From Maine to Virginia, carbon capping may be coming — this time for cars.
On Tuesday, the Transportation and Climate Initiative, an effort by 12 states and Washington, D.C. to reduce greenhouse gas emissions from vehicles, released a draft framework for a “cap and invest” system that would bring the Northeast and Mid-Atlantic region’s carbon pollution down to a target level by 2032.
The framework, while not binding, is a prelude to a memorandum of understanding that is expected to be drafted by December and finalized by the spring. At that point, each jurisdiction involved in TCI would decide whether or not to formally commit to the market.
Virginia, where vehicle emissions make up about 46 percent of all greenhouse gas emissions, became the southernmost participant in the coalition after signing on last November.
According to the draft framework, state fuel suppliers would be required to purchase emissions allowances through an auction, with the quantity of allowances decreasing over time. The proceeds of the sales would then be invested by each participating jurisdiction in programs to reduce carbon emissions or achieve “other policy goals — like improved air quality and more affordable access to transportation.”
No specific emissions targets have been formulated yet, TCI leaders said Tuesday in a media call, nor have potential impacts on gas prices been quantified.
On the same call, however, Massachusetts Secretary of Energy and Environmental Affairs Kathleen Theoharides contended that the draft framework “places the issue of equity front and center.”

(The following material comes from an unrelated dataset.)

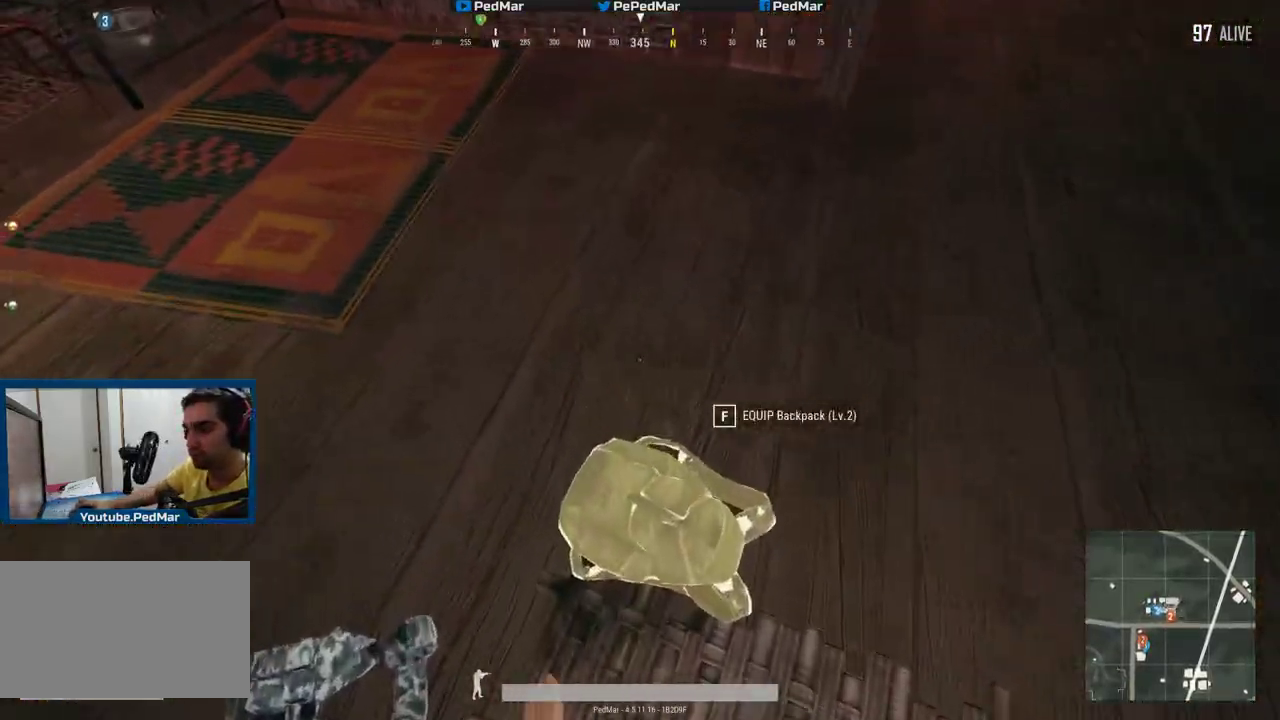
{"keys": ["w"], "mouse": [], "events": [[167, "a", "up"], [251, "s", "up"], [317, "f", "down"], [401, "f", "up"], [501, "w", "down"]]}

About a fifth of the four-page document is devoted to a outlining a commitment to “the goals of equity, environmental justice, non-discrimination and meaningful public participation.”
Virginia’s efforts to join both TCI and the nine-state carbon-trading network known as the Regional Greenhouse Gas Initiative faced stiff opposition from Republicans in the General Assembly this spring, who succeeded in adding language to the budget prohibiting the spending of any funds on RGGI connection. While Gov. Ralph Northam declined to veto that budget language — a move that sparked sharp criticism from environmental groups — he did veto another bill that would have put the kibosh on TCI membership.

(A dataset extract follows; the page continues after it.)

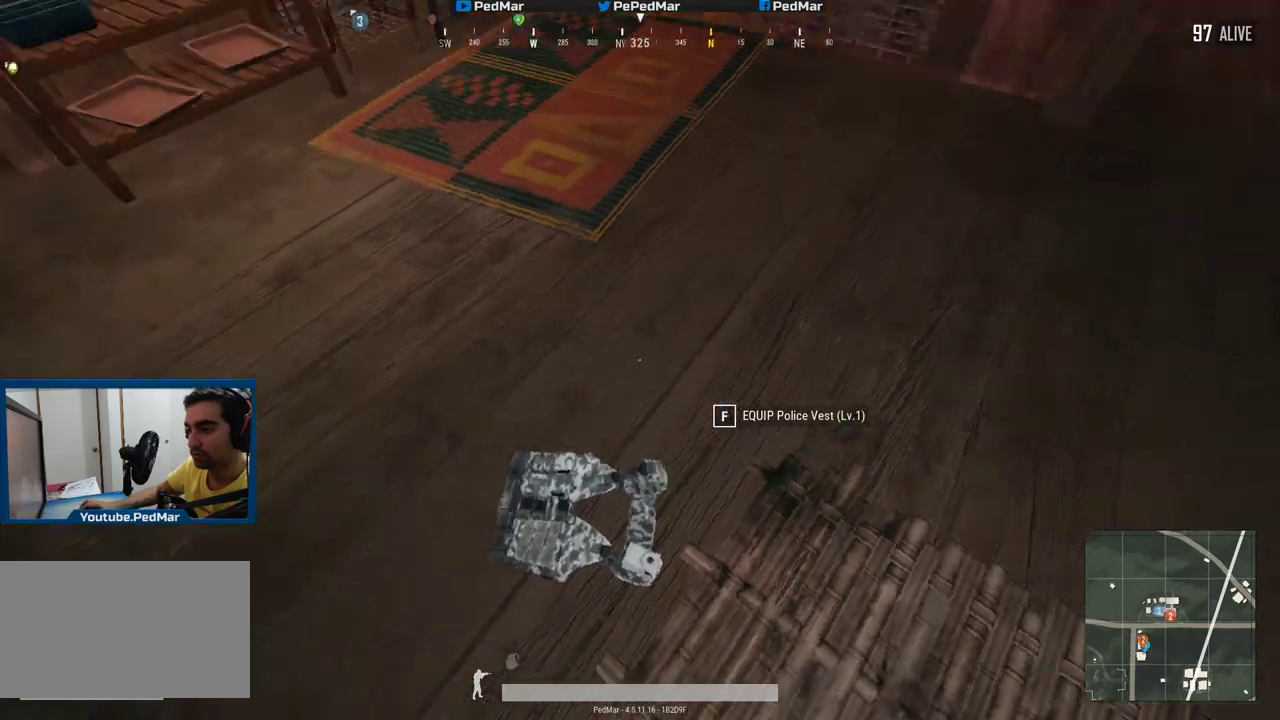
{"keys": ["d", "shift", "w"], "mouse": [], "events": [[17, "f", "down"], [67, "f", "up"], [117, "shift", "down"], [334, "d", "down"]]}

Republicans have made RGGI opposition a key issue in Virginia’s November elections, when all 140 General Assembly seats are up for grabs. A Sept. 12 release from House of Delegates Speaker Kirk Cox’s office sharply criticized RGGI for its potential impact on energy affordability, pointing to an analysis by the State Corporation Commission that found joining RGGI would raise a typical residential customer’s monthly bill by an average of $6.95.
The Department of Environmental Quality has disputed that estimate, claiming that bill impacts would be much lower.